Gut Instinct: Josh on Rye

| 11 Nov 2014 | 02:02

    “What happened to you?” my girlfriend asks, equal parts question and indignation.

    “I had a few drinkshes,” I mumble, keeping myself as bipedal as a dog dancing on hind legs.

    “Uh, I can see that.” She examines me, all Jell-O limbs and sweet booze stink, like I’m a feral creature mistakenly introduced into polite society. “But how many drinks did you have?”

    “I love you.”

    “I love you, too, but it’s 9 p.m. On a Tuesday.”

    “I was thirsty.”

    “Why?”

    Because it’s Tuesday. For five years of Mondays, I’ve toiled as a late-shift copy editor at a glossy periodical covering celebs and reality-TV tartlets as substantial as cotton candy. My inner stickler enjoys wrangling commas and semicolons, proving others wrong and myself, as always, so right. Know Catherine Zeta-Jones needs a hyphen? I do.

    This is a point of pride and grief—great gobs of gray matter contain senseless facts, like Amy Winehouse’s skuzzy skin condition is called impetigo. I have zero need for pop culture’s flotsam and jetsam, so come Tuesdays, I give myself a liquid lobotomy.

    Tonight’s ill-advised procedure occurred at South Williamsburg’s Trophy Bar (351 Broadway betw. Keap & Rodney Sts., B’klyn, 347-227-8515). It’s a recent newcomer to a stretch of beneath-the-train Broadway thick with taquerias like Taco Santana (301 Keap Street betw. S. 5th and Broadway, B’klyn; 718-388-8761), where quesadillas are crispy and cecina cemitas are slicked with chipotle salsa. The sign-free bar offers picnic-table-strewn backyard and arty, ironic touches—subway tiles, a chandelier’s concocted from gramophones, vintage trophies line mantles and the jukebox spins 45s from classic artists like the Doobie Brothers and Salt-N-Pepa.

    “Stop. Push it. Push it real good,” I sing to myself, as I suck my thick and hoppy Sixpoint Righteous Rye ($4 until 8 p.m.; $6 otherwise).

    “What was that?” asks the skinny bartender. He’s tending to blondes drinking sweaty margaritas.
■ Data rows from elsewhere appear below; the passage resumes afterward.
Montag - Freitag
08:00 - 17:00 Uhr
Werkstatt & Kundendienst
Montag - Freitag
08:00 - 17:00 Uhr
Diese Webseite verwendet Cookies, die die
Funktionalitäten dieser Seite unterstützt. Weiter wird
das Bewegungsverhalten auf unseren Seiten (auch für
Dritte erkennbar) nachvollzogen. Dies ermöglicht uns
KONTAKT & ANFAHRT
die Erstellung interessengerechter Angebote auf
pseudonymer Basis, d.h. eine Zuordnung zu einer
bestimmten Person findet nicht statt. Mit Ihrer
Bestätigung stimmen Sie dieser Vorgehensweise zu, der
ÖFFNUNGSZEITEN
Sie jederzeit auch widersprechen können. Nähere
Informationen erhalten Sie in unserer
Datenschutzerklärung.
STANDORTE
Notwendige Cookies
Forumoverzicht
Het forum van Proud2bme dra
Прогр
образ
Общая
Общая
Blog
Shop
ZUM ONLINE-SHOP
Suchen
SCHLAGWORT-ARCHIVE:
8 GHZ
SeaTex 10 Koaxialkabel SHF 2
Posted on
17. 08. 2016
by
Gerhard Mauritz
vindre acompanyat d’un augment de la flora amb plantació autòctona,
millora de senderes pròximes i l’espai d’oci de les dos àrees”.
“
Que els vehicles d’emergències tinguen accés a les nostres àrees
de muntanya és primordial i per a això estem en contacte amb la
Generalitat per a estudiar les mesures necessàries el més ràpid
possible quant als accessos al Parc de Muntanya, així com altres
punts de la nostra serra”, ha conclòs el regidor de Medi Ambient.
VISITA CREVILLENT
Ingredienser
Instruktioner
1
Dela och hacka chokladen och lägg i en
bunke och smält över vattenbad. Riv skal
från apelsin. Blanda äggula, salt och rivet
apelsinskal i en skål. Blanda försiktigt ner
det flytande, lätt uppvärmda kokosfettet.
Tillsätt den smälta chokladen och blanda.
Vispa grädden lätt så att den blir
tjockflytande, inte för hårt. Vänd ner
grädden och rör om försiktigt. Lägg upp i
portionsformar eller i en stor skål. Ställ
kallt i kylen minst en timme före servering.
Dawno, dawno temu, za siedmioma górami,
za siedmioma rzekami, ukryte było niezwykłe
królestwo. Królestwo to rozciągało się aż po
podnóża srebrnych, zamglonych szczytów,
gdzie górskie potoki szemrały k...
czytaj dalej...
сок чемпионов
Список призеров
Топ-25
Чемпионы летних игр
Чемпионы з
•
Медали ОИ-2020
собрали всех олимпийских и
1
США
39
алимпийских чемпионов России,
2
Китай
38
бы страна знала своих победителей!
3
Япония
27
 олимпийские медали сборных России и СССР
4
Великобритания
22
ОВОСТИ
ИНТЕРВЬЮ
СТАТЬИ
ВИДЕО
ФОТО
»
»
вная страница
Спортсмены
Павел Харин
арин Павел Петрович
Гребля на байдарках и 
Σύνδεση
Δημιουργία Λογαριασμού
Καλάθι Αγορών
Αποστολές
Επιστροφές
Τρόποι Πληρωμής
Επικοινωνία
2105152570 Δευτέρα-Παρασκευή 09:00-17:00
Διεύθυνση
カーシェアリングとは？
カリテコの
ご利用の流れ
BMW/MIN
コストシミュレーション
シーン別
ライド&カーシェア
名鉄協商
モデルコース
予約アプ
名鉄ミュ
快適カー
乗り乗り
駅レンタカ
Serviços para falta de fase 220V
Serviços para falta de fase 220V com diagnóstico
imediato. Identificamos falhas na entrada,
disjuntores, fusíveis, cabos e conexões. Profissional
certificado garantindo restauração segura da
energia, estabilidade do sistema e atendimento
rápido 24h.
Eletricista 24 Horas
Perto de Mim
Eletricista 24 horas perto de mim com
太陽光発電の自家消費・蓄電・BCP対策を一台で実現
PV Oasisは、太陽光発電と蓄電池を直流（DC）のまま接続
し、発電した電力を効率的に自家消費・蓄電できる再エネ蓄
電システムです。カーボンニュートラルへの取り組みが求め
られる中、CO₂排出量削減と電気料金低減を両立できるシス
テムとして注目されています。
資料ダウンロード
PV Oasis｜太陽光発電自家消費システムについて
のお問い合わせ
Fresh fruits and herbs create many of Trophy’s painstakingly prepared cocktails.

    “Nothing, nothing,” I say, filling my mouth with crunchy, complimentary corn nuts. Note to self: inside voices.

    “Mmhmm. You alright?”

    “Yeah, just a little sleepy.”

    “Mmhmm. Well, let me know if you need anything.”

    “Will do,” I reply, drinking my anesthetizing beverage.

    In certain cases, alone-time inebriation signals a serious problem. Freshman year in college, my dorm neighbor was a lanky country boy nicknamed Cowboy Craig. He liked visiting my room to drink beer and bring gifts, oftentimes his mother’s chocolate-chip cookies.

    “Too sweet,” he’d drawl, tossing me a Zip-Loc bag filled with maternal love.

    One night, I knocked on Cowboy Craig’s door to borrow a pen. He emerged from the pitch-black room, wearing tightie-whities and a creased cowboy hat, clutching a smudged glass of tan whiskey.

    “Are you…OK?” I asked.

    “Never better,” he smirked, handing me a pen. He shut the door. His bedroom lights never flicked on. His nocturnal intoxication continued until freshman year’s end.

    In the right situation, solo drinking is socially acceptable. My first year in New York City, I wandering gum-covered sidewalks and popped into downtown dives, such as

    Holiday Cocktail Lounge, Lakeside Lounge and Blue and Gold, for a gin-and-tonic pick-me-up. Bar drinking allowed me to compile my thoughts, perhaps jot in my journal and observe like an amateur sociologist.

    “Can I tell you something?” says one blonde to another at Trophy Bar tonight, swallowing salty margarita.

    “Of course,” her friend replies.

    “I don’t love him.”

    “About time you figured that out.”

    Make sure my girlfriend loves me. Do not become someone’s barstool confession, I scribble in crumpled notebook, adding with underlined emphasis, Sad!

    “Another drink?” the bartender asks. He points at my empty vessel.

    Enable me, please. He pours a spicy, wheaty Hennepin ($4 until 8 p.m.; $6 afterward), followed by another Righteous Rye. Feeling magnanimous, I leave a $2 tip on each pint.

    “This one’s on me,” the bartender rewards me, refilling my pint—my fourth, my limit, my point of no return. A deep, jagged crevice separates cheery tippling from drooling intoxication. I loosen my throat, swallow my freebie and nose-dive into the drunken mire.

    “I’m done for,” I tell the bartender, dropping another dollar tip and venturing home via wobbly feet and speedy bus, my brain as blank as unlined notebook paper, my notebook filled with the evening’s most vital thought.